In a recent HDI webinar, three IT service and support thought leaders discuss changing expectations of the IT department.

by Tim McElgunn
Date Published February 8, 2023 - Last Updated February 16, 2023

This is the second in a series of articles that came out of an hour-long exploration of the current and developing status of enterprise service management (ESM). 

In a session sponsored by Freshworks, I asked Clifton Butterfield CEO Roy Atkinson, Infotech Research Group Principal Research Director Valence Howden, and Freshworks Senior Director, Product Marketing Ken Gonzalez to talk about some of the changes IT service management and delivery teams might expect when they are tasked with supporting service management across the enterprise.

Experience management

According to the folks who have lived part of the ESM journey, service management practices give rise to more uniformity of experience where they are applied, Atkinson said.

“It makes sense because people know what to expect and, whether they're working with HR, with Finance, or another line of business, there are similarities in how the interface appears and how it works,” he said.

How do the benefits that employees derive from that familiarity show up?
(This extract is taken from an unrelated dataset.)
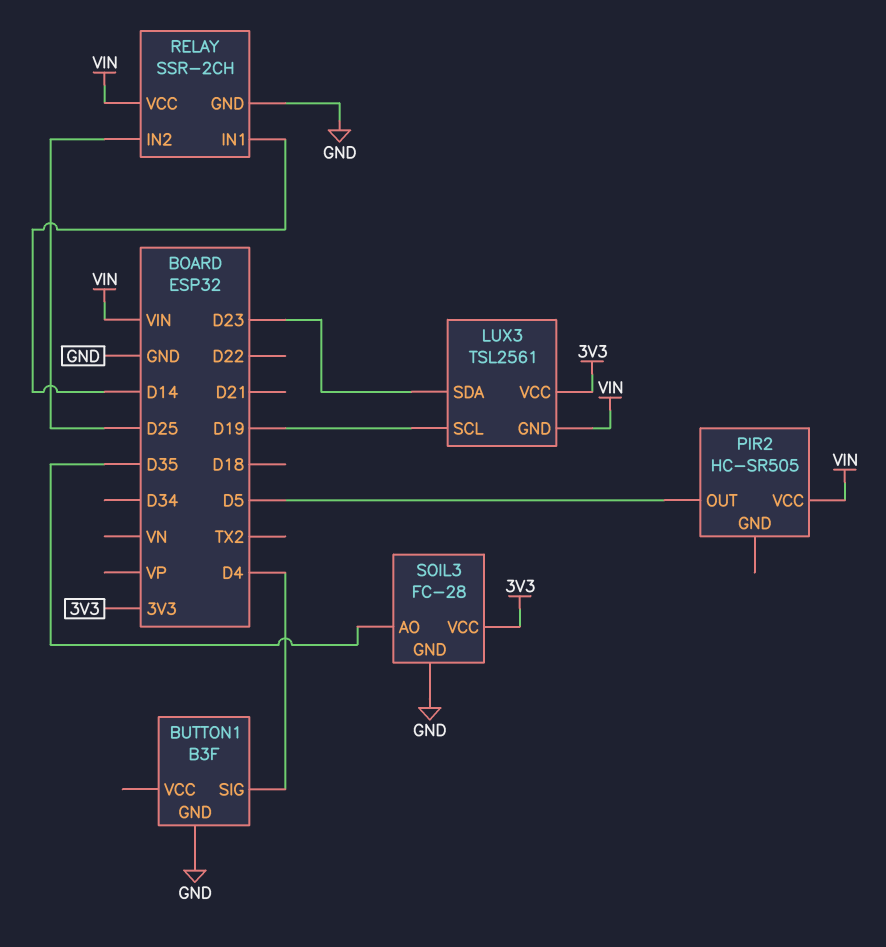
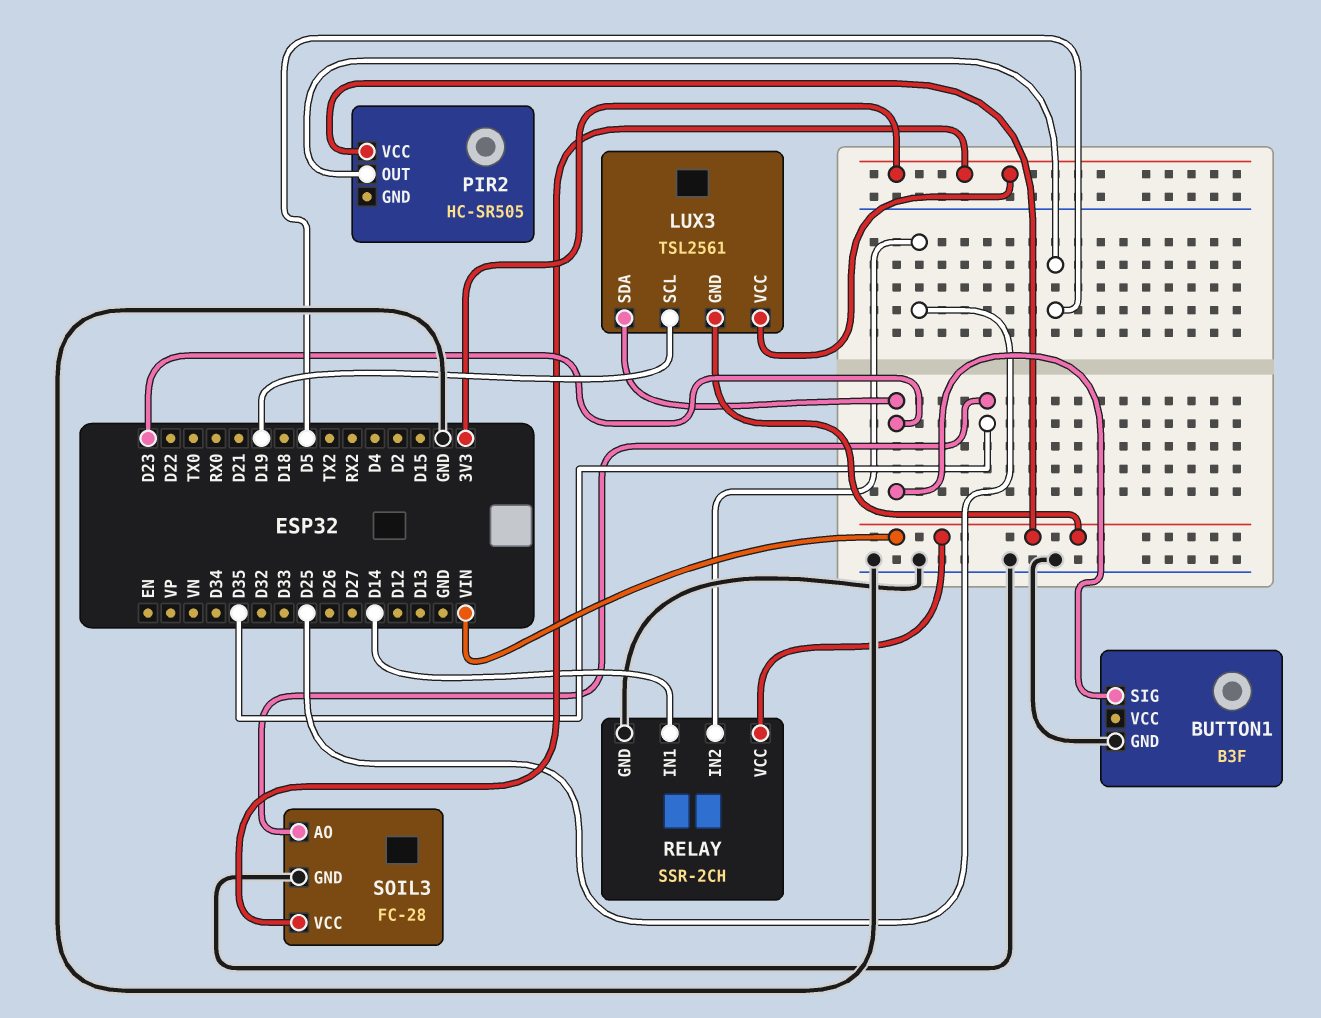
BUTTON1 pin SIG: D4 -> D23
“One of the things that HDI has found is that a whopping 75 percent of respondents said that productivity had gone up,” as ESM practices took hold, Atkinson said. “And, in over half, employee satisfaction had increased. Those are two very positive impacts regarding the workforce.”
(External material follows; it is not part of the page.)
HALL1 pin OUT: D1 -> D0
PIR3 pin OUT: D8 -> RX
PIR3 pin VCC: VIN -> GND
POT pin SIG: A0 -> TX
Valence Howden added that this drives home the importance of experience, especially at the employee level, across the entire organization.

“I think we lose a lot when we don't understand that,” Howden said. “I don't know if it's just the ESM aspect of it, or just a change in the thinking in the organization, but [the process of] value provision through my teams is going to be different [because of those changes].”
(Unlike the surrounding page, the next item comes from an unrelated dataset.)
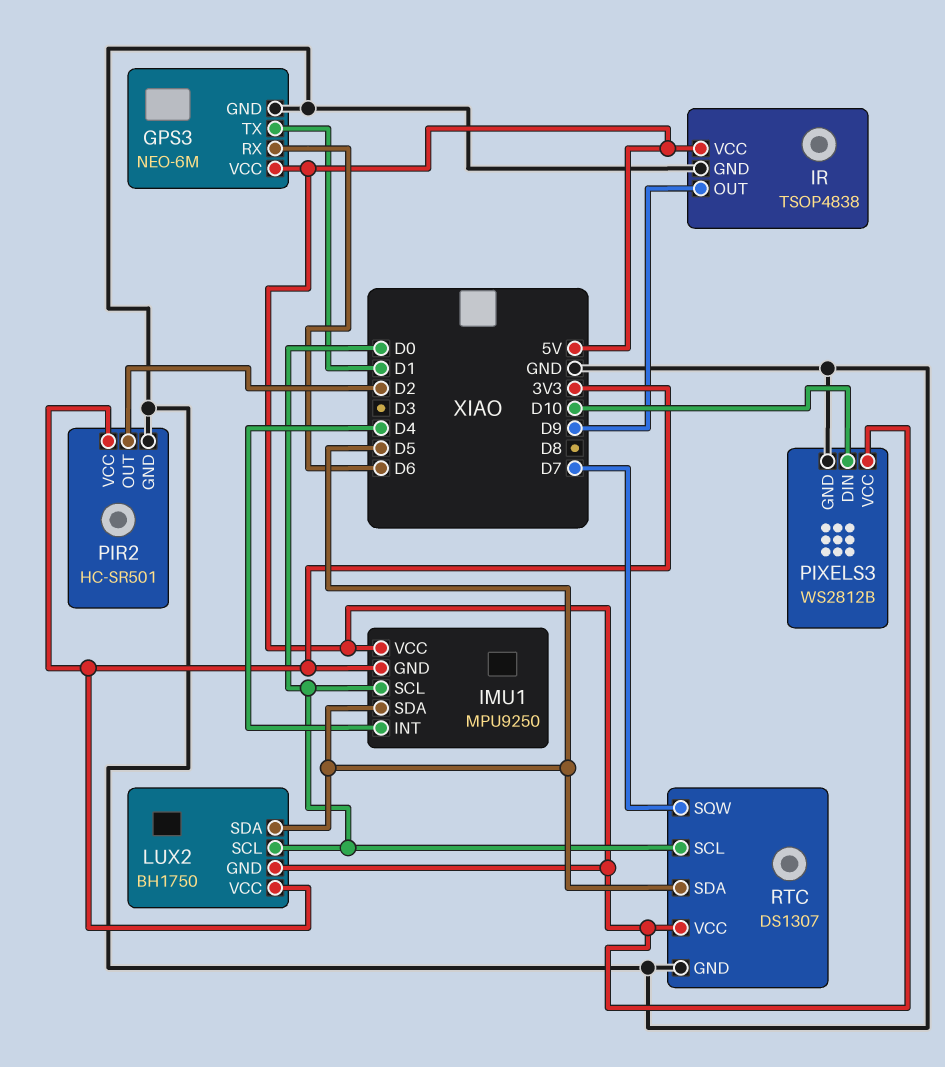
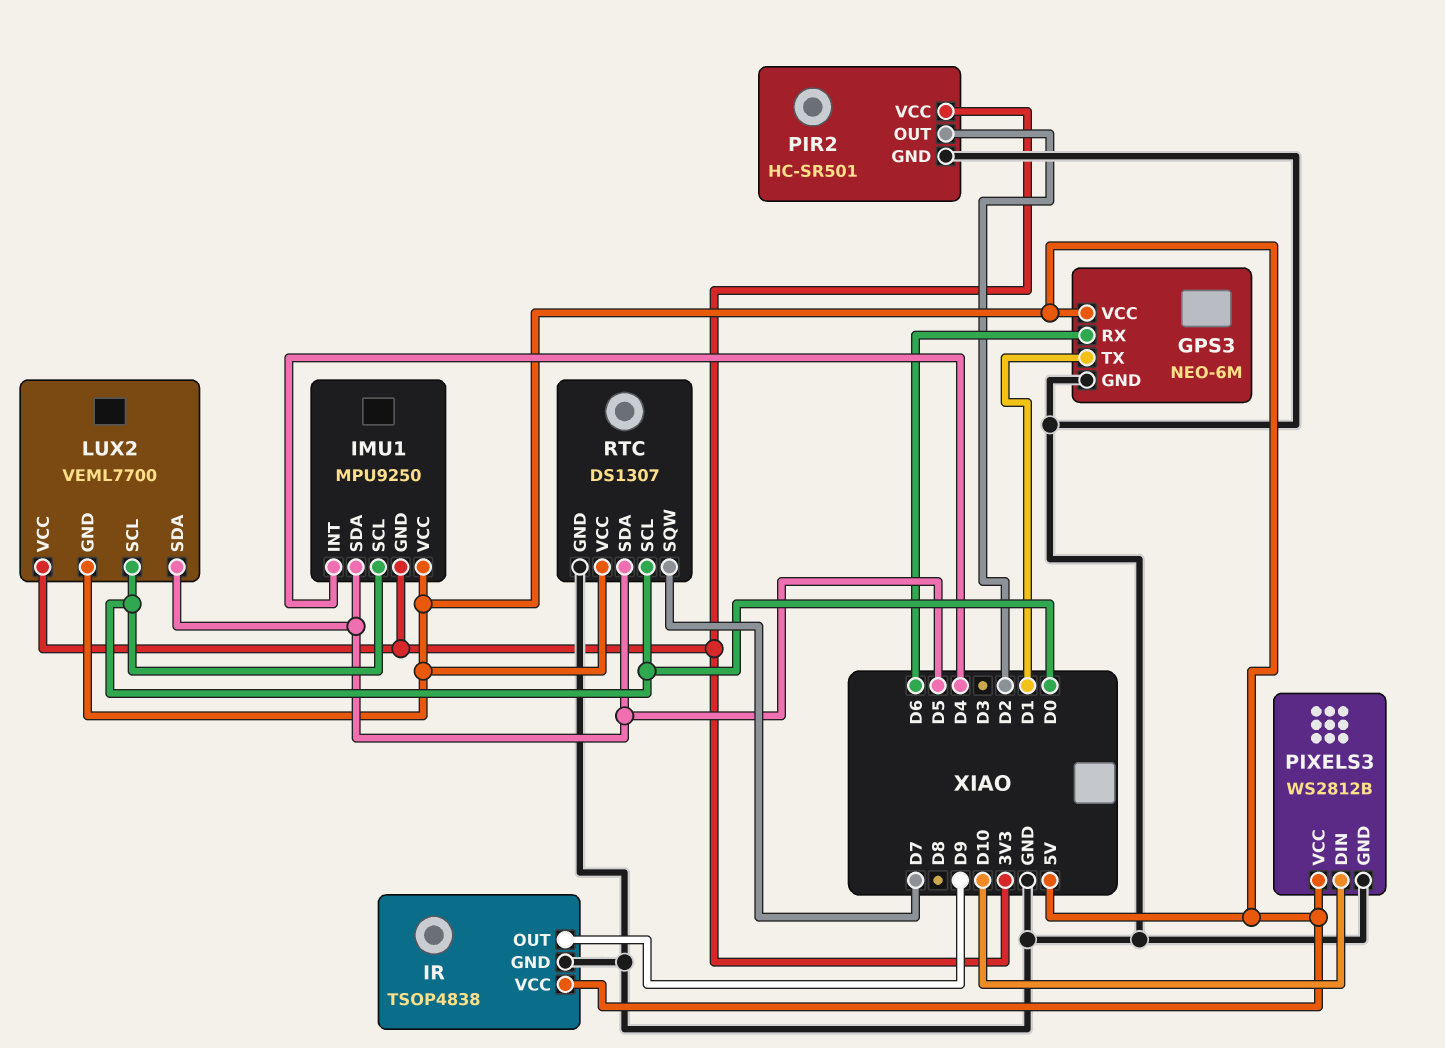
LUX2: BH1750 -> VEML7700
Howden said we have to look at those chains of value very differently, as that may change the composition of teams, how involved people are, their understanding of their own work, and how that work fits into the larger organizational effort.

Organizational change and cross-functional thinking

Ken Gonzalez of Freshworks suggested ESM adoption may require an examination around change management skills throughout the organization. If we don't do that, he believes, we run the risk of creating disruption for employees and customers but ending up at, “Well, the product installed properly. Why are we not getting the benefit?”

A second imperative, from Gonzalez’ perspective, is cultivating cross-functional thinking, so that, “we're able to listen to what our business consumers need.” He believes service management collaborators, wherever they work, must be able to, “think about it from the perspective of, ‘What's my part of what we're [all] trying to help deliver?’”

Also, employees working together to realize an ESM strategy must speak the same business language or, at least, understand each other. Many times, someone is looking to IT for a tool or a capability they need to deliver value, but the need – or how they deliver that value - isn’t understood. Because of this, they might not get what they need, and this can create frustrations and delays that cascade through the enterprise value chain.

ESM is expanding IT’s responsibilities

As research from HDI and other research organizations clearly shows, support organizations are simultaneously taking on more work to fulfill their traditional obligations and adding less familiar responsibilities. With service development and delivery teams busier than ever, the extra problems Gonzalez alluded to are stealing time that’s needed for working with other departments. That work is critical to build a common vision of how and where value is created in the organization, and to constantly improve how IT delivers the applications and services needed to support that value creation.